Questions remain about with what reason the Prosecutor’s Office released the videos to the public, as the authorities appeared to have sufficient evidence to fully investigate the case.
In our opinion, there is no public interest in seeing these secretly recorded videos, while there is a strong interest of the people affected by this case to have their privacy protected.
Several TV stations showed the explicit videos, without prior warning to their audience. They thus failed to comply with the Code of Conduct for Broadcasters, according to which TV stations shall not show sex in programmes aired before midnight and shall only portray sex or discussions about sex between 20:00 and 23:00 if this is justified by public interested and edited in a proper form. The Code also highlights that when reporting on crime “broadcasters shall seek to balance the freedom of expression with the presumption of innocence and respect for the privacy of suspect, accused, convict, witness and victim.”

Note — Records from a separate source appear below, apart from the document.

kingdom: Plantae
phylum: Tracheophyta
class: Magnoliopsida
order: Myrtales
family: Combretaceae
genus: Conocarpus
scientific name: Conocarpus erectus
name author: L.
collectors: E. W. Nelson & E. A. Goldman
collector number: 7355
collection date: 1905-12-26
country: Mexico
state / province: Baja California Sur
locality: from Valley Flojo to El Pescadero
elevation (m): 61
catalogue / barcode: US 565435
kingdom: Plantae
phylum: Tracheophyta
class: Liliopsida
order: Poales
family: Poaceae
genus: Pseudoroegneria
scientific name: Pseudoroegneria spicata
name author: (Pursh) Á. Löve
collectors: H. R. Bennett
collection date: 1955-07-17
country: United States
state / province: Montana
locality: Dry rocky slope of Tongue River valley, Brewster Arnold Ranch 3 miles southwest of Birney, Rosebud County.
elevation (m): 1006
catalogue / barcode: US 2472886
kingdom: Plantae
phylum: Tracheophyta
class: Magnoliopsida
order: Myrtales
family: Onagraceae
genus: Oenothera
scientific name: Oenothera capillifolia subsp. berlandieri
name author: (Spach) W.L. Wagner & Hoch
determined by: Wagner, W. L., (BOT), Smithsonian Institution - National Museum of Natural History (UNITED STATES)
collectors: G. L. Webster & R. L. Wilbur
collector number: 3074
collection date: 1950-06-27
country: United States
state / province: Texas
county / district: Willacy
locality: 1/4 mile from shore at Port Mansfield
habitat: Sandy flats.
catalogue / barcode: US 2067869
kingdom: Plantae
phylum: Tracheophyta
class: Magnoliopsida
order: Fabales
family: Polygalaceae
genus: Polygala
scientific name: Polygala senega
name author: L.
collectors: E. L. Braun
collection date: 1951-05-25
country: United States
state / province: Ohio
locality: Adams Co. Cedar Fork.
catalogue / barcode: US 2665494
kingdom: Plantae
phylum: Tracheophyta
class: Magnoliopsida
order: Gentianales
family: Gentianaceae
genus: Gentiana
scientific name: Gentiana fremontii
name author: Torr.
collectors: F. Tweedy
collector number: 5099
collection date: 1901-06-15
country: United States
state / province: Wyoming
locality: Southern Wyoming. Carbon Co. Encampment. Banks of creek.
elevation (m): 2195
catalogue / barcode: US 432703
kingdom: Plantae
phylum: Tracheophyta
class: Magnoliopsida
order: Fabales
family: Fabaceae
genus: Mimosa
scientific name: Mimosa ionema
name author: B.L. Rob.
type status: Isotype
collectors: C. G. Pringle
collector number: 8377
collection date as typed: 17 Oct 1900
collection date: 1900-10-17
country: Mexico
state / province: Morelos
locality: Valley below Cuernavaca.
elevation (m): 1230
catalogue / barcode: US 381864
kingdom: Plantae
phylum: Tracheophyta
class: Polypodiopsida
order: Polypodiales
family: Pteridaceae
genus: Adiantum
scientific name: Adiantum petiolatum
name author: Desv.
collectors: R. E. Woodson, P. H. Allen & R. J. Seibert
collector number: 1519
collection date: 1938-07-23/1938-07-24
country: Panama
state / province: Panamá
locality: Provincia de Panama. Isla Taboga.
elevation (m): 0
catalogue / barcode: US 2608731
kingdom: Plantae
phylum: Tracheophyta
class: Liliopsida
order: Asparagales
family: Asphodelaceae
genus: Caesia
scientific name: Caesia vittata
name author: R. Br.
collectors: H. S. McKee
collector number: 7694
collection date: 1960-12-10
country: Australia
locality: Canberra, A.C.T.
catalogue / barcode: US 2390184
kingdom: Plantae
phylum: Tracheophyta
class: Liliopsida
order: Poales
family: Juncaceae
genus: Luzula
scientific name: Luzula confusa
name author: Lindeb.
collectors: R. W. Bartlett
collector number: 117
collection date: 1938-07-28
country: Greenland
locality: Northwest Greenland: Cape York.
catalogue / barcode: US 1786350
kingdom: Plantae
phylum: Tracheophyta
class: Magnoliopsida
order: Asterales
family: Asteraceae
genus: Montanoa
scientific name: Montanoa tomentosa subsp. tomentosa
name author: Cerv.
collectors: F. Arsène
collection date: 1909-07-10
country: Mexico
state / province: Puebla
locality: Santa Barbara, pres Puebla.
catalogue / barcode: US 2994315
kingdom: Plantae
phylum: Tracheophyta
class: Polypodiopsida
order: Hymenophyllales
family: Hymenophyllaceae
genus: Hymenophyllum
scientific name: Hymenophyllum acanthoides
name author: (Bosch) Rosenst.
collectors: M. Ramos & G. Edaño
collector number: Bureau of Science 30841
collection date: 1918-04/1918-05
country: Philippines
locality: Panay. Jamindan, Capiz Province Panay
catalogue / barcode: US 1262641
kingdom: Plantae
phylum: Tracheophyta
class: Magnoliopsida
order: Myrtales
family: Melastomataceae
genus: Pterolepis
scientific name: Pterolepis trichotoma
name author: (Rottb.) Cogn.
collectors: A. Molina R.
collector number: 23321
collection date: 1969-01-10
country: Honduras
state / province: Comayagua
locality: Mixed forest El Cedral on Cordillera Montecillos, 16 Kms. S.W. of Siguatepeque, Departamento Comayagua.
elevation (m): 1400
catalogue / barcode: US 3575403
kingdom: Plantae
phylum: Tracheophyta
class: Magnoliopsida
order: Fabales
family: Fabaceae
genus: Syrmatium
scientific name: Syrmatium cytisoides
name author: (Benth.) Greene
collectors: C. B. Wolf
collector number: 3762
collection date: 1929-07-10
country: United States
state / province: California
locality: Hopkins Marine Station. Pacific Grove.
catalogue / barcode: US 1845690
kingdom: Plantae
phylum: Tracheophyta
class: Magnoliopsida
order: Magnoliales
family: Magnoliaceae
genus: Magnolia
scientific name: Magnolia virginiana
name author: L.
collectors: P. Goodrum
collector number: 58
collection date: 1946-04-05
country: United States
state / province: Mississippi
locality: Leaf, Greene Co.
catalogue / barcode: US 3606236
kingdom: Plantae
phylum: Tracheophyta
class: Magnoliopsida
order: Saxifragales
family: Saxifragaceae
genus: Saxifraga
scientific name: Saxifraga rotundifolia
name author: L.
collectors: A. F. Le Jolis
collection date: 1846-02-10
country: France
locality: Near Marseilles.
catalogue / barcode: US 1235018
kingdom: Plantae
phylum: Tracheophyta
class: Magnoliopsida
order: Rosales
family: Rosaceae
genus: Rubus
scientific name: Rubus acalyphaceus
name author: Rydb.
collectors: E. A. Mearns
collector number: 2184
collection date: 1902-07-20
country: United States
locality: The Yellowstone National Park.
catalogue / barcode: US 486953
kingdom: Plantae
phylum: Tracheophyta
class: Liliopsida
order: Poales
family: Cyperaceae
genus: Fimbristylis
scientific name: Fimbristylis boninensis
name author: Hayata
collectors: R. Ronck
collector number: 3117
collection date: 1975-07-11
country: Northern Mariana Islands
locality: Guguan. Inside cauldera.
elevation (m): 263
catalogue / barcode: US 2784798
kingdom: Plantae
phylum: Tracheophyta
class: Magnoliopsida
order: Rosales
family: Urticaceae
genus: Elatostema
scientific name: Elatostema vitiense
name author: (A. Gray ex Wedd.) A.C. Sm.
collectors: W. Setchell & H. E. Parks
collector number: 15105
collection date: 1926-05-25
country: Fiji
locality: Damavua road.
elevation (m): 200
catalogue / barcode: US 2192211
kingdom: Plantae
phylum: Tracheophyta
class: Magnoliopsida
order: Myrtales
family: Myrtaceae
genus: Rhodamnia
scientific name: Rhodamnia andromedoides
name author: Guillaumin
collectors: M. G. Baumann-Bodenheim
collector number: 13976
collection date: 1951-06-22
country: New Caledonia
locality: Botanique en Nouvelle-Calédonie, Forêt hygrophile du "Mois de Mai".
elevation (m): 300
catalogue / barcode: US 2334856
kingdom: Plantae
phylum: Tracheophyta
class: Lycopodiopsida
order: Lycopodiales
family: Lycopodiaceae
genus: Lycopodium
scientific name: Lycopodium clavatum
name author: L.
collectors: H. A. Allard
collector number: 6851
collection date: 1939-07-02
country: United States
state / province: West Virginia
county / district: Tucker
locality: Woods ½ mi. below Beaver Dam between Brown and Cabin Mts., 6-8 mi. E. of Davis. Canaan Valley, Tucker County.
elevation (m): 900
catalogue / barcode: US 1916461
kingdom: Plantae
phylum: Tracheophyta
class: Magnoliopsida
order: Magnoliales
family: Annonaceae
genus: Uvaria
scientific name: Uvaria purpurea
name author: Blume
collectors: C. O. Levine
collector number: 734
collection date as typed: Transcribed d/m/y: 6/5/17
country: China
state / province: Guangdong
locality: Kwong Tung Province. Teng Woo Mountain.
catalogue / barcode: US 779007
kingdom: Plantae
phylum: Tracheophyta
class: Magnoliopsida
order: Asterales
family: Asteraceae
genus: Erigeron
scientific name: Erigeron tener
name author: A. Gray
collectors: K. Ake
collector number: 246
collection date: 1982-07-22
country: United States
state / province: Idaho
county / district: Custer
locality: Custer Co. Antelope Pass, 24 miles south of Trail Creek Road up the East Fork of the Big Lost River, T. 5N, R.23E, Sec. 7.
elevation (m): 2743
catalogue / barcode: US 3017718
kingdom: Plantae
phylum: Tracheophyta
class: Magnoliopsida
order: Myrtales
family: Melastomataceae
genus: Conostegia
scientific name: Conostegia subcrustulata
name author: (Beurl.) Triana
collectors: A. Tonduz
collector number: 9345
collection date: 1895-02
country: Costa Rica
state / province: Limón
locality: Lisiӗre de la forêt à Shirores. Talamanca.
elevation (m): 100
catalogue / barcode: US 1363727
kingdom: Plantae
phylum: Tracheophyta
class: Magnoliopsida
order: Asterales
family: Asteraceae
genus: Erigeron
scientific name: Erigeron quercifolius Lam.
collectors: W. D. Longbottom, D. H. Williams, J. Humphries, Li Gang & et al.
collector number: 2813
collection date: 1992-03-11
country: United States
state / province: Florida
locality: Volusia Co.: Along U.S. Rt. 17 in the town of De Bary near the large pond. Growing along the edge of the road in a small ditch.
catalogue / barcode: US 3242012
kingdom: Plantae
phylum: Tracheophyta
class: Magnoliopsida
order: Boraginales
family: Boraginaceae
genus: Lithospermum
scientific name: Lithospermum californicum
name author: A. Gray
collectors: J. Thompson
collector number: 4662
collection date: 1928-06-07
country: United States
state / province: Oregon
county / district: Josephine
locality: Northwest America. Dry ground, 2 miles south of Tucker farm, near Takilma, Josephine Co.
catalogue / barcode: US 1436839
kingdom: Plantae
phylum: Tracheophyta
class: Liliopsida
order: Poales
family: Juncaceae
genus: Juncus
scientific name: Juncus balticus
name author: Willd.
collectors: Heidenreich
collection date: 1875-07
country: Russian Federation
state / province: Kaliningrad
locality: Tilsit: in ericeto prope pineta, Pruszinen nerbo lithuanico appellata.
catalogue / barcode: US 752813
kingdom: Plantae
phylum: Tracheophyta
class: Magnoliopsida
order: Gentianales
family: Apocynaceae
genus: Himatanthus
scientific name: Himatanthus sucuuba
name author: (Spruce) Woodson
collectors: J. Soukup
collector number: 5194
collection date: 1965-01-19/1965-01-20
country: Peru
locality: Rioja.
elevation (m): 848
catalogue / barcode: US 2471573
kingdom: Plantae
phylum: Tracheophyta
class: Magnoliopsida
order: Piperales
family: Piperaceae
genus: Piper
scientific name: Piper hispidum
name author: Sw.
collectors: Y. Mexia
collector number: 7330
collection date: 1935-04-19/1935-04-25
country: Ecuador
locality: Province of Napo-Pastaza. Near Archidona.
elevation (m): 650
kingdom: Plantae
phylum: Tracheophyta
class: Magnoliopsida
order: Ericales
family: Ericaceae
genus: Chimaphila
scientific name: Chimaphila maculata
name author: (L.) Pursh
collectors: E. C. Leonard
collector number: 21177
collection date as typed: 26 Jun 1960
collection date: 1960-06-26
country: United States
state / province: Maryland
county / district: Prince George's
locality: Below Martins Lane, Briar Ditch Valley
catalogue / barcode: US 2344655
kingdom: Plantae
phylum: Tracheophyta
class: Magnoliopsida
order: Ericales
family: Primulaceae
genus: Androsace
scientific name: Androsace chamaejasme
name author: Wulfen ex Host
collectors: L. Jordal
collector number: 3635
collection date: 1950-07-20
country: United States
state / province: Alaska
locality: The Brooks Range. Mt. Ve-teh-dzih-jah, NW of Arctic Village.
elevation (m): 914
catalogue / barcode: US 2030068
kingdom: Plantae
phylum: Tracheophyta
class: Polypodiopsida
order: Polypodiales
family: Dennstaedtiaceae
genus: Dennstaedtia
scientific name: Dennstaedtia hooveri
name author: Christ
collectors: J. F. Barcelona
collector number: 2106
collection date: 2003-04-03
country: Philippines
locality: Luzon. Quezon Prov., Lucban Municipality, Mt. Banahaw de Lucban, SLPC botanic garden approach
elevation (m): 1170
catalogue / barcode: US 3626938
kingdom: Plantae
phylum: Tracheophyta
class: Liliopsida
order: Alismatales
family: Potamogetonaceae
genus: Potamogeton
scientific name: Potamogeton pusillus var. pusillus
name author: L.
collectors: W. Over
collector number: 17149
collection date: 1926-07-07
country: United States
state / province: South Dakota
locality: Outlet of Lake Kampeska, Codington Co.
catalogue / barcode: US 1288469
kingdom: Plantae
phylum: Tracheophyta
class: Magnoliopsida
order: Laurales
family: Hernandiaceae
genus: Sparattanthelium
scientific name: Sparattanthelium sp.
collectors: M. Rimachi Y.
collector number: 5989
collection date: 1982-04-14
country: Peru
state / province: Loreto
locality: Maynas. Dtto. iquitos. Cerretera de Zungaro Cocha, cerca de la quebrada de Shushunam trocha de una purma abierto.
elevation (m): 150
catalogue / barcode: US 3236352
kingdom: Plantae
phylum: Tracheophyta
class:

Transparency International Georgia calls on the Prosecutor’s Office to pursue the case while protecting the victims, ensuring that they cannot be identified and have their personal rights and dignity protected. The authorities should ensure that all Georgians enjoy the same protection of their constitutional right to privacy, no matter what their sexual orientation is. We ask reporters and media outlets to cover this case in a professional manner that ensures that the identities of victims are not revealed. We also call on the Prosecutor’s Office to refrain from releasing any secretly recorded video or audio material to the public if the release is not necessary for the investigation of a crime or if there is no strong public interest.